Task details>
Each record below must be reproduced exactly as it reads, with its images omitted.

(Records from a data collection)
........
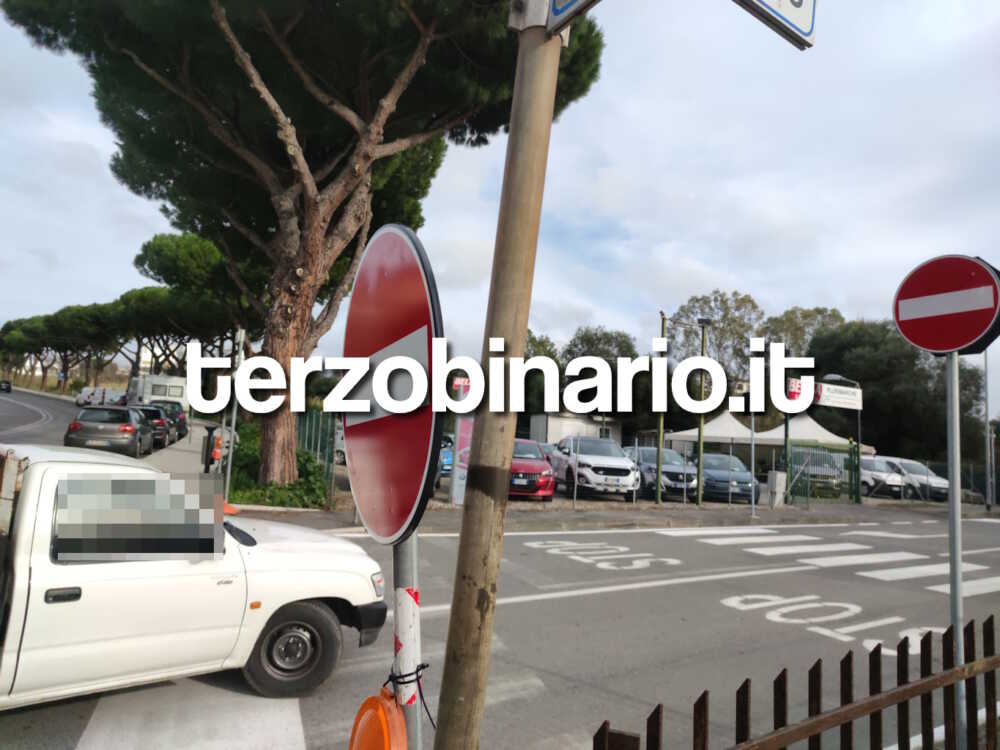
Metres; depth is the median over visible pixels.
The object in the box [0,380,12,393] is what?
car
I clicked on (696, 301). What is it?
tree
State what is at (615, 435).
white building
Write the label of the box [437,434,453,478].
blue car
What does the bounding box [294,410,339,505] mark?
green fence
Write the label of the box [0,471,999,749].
road
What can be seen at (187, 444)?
pavement
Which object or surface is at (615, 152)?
sky
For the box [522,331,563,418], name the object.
tree
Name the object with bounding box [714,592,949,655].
road marking
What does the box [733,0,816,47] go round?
street sign
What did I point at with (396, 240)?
no entry sign
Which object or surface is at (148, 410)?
dark car
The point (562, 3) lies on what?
sign
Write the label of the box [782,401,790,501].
sign post
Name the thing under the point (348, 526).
pavement
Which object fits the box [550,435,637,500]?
white suv
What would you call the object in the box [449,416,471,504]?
pink sign
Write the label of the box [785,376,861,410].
sign
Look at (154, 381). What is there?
motorhome
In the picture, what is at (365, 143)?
pine tree
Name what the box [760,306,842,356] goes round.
tree
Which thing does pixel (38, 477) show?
white pickup truck
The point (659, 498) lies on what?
green pole
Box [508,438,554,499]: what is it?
red car
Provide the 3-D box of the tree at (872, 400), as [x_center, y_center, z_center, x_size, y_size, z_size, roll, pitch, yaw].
[22.404,1.671,39.790,9.195,10.183,9.058,5,-5,-30]
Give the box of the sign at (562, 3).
[545,0,601,33]
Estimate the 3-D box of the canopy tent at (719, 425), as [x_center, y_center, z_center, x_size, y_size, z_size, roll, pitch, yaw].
[10.496,3.393,33.244,3.986,3.158,3.773,5,-5,-30]
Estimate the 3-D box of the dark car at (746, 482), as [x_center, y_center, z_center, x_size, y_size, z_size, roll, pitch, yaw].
........
Your response>
Metres; depth is the median over visible pixels.
The object in the box [0,380,12,393] is what?
car
I clicked on (696, 301). What is it?
tree
State what is at (615, 435).
white building
Write the label of the box [437,434,453,478].
blue car
What does the bounding box [294,410,339,505] mark?
green fence
Write the label of the box [0,471,999,749].
road
What can be seen at (187, 444)?
pavement
Which object or surface is at (615, 152)?
sky
For the box [522,331,563,418], name the object.
tree
Name the object with bounding box [714,592,949,655].
road marking
What does the box [733,0,816,47] go round?
street sign
What did I point at with (396, 240)?
no entry sign
Which object or surface is at (148, 410)?
dark car
The point (562, 3) lies on what?
sign
Write the label of the box [782,401,790,501].
sign post
Name the thing under the point (348, 526).
pavement
Which object fits the box [550,435,637,500]?
white suv
What would you call the object in the box [449,416,471,504]?
pink sign
Write the label of the box [785,376,861,410].
sign
Look at (154, 381). What is there?
motorhome
In the picture, what is at (365, 143)?
pine tree
Name what the box [760,306,842,356] goes round.
tree
Which thing does pixel (38, 477) show?
white pickup truck
The point (659, 498) lies on what?
green pole
Box [508,438,554,499]: what is it?
red car
Provide the 3-D box of the tree at (872, 400), as [x_center, y_center, z_center, x_size, y_size, z_size, roll, pitch, yaw].
[22.404,1.671,39.790,9.195,10.183,9.058,5,-5,-30]
Give the box of the sign at (562, 3).
[545,0,601,33]
Estimate the 3-D box of the canopy tent at (719, 425), as [x_center, y_center, z_center, x_size, y_size, z_size, roll, pitch, yaw].
[10.496,3.393,33.244,3.986,3.158,3.773,5,-5,-30]
Estimate the 3-D box of the dark car at (746, 482), as [x_center, y_center, z_center, x_size, y_size, z_size, roll, pitch, yaw].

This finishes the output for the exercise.